Gus followed the Deiopean through the confusing twists and turns of the dim mining levels until Gus lost all sense of direction. Finally, the hunter came to a halt at the foot of a greasy ladder. They waited for Gus to catch up before scrambling up the octagonal rungs in a way that made her skin crawl. Nevertheless, she followed up and out a small hatch where she found herself in a much larger hallway – one she recognized. This was just off the esplanade, near the stables where she had come in. The Deiopean was already racing headlong towards the hitched mounts.

“Wait! Tunk!” Gus hissed as she pulled herself up and ran after her small companion. It was only a short run to the edge of the hitching stables, and as soon as Gus got there she had to leap for cover behind a fuel barrel. A quartet of burly-looking and heavily armed Company Bulls were leading a group of eight Deiopeans towards a waiting carriage. Her guide had run headlong into the stables and although the bulls hadn’t seen them yet, it would only be a matter of seconds.

But it was the captives that spotted Gus’s companion first. Eight faces turned to see, and dozens of crystalline eyes began flashing the same, familiar pattern her new friend had used to get her attention; the same pattern they had tried to communicate to Gus outside the engineering corral. At last, she understood what it meant.


The light show the captive Deiopeans were putting on acted as a decent distraction and the bulls gathered around them, shouting. They never saw the newcomer, or Gus watching from cover. Her new friend took the opportunity to pull a pair of objects from beneath their robe: one small and complicated, the other long and simple. When the two pieces came together Gus recognized the distinctive Deiopean four-handed slug-throwing rifle.
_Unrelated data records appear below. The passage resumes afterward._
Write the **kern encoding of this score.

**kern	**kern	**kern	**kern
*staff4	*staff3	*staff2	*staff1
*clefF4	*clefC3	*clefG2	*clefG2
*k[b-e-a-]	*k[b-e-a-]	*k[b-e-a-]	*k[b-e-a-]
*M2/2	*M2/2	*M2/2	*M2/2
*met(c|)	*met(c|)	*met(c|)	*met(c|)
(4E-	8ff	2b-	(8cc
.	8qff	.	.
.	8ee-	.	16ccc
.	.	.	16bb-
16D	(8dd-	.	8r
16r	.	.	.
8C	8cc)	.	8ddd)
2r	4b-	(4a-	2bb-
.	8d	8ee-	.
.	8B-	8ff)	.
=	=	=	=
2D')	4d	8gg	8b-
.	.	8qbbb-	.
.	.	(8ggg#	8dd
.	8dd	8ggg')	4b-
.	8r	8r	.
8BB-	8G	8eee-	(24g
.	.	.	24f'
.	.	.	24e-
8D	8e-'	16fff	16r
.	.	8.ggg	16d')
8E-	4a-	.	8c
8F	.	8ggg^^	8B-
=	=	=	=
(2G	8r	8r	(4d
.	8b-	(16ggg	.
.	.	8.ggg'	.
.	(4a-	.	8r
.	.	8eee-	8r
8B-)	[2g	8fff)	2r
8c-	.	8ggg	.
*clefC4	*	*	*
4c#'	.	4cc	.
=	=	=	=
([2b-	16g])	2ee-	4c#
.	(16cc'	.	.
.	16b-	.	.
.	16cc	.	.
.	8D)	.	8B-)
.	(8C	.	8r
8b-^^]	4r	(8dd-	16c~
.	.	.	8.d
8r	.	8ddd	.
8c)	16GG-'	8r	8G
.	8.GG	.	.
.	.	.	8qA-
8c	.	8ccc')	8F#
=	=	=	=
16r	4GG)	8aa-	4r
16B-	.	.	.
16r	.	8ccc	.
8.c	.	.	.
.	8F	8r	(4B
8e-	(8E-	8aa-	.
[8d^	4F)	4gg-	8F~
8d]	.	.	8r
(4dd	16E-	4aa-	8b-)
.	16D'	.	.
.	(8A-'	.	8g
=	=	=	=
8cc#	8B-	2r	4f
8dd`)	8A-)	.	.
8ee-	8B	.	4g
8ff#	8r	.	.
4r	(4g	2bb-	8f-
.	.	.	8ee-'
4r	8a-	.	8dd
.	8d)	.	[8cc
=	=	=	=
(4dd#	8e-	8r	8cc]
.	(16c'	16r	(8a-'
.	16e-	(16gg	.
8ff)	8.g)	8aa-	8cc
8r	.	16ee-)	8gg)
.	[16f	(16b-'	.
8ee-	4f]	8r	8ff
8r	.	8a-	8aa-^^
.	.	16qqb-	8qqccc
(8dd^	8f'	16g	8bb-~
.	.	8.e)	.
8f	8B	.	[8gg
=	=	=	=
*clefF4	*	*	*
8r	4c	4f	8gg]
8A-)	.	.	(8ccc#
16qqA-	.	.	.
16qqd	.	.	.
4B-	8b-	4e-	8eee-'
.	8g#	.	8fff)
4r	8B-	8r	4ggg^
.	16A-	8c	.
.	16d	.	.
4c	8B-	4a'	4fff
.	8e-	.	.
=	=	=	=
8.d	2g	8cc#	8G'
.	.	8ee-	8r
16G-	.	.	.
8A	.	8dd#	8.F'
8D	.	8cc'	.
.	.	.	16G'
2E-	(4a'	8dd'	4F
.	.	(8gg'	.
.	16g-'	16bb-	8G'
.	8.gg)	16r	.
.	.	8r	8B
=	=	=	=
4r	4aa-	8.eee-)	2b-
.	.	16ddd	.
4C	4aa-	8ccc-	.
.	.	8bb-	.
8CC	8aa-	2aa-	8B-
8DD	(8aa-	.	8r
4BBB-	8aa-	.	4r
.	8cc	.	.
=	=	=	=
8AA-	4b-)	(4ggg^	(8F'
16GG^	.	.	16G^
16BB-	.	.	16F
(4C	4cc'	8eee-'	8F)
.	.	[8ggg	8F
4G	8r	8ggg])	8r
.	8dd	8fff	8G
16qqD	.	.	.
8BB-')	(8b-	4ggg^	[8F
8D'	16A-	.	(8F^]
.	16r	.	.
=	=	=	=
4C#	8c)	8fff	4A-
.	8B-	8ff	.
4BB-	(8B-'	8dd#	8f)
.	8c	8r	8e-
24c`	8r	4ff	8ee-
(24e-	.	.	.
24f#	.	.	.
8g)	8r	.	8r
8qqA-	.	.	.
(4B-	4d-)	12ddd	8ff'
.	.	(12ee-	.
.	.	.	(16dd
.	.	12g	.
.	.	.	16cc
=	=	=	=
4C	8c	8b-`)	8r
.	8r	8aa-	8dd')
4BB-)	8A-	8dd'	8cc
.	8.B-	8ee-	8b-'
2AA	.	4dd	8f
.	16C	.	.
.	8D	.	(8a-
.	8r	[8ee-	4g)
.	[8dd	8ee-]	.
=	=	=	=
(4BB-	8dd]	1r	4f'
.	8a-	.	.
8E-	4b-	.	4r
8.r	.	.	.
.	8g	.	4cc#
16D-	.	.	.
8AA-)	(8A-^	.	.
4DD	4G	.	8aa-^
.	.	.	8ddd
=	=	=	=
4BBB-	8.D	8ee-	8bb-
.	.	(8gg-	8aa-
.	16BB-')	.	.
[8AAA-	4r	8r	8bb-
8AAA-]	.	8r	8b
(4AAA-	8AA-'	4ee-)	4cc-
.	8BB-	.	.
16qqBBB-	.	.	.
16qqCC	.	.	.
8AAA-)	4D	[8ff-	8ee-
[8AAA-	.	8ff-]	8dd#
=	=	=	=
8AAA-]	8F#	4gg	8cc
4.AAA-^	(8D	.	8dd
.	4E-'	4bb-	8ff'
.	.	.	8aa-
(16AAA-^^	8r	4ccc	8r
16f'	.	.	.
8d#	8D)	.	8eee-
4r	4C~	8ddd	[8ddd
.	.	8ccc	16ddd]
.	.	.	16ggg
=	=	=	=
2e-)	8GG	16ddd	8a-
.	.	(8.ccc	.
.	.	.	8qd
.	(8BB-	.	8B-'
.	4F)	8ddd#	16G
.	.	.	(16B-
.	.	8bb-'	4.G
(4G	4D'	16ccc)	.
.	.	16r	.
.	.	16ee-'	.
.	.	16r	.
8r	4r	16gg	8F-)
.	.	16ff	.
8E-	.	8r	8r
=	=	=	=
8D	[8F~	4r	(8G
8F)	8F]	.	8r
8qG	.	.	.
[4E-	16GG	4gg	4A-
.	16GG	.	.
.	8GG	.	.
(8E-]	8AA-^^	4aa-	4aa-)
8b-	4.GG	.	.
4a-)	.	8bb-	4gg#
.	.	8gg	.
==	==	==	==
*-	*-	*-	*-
At last, one of the bulls looked up to see what their prisoners were reacting to. He had time for a short cry of “Hey!” before the deafening crack of the rifle ripped through the air. The bull collapsed. He looked as if he had only fainted, but the blood and brain matter that splattered the wall behind him proved otherwise.

The other three bulls reacted to the death of their comrade with surprising speed. They scattered like pins, each diving for cover and returning fire. With all three focused on the single Deiopean shooter, Gus took the trio by surprise. She picked one off with Delilah before they even knew she was there. Down to two shooters on each side, a firefight erupted and sent the eight captive Deiopeans running.

Gus, looking for better cover and clearer sightlines, raced across the open stables towards an abandoned cargo container. But either miscalculating the distance or her speed, she was caught in the open when the bulls came up from cover to fire. The lime green beams from their rifles cut through the air with a static crackle. The first was wild and wide. Panicked. But it was close enough to make her dive the final few feet to cover – an act that ultimately saved her life. The second beam sliced through her calf, instead of her heart, and cleaved through muscle like a skiff through the clouds.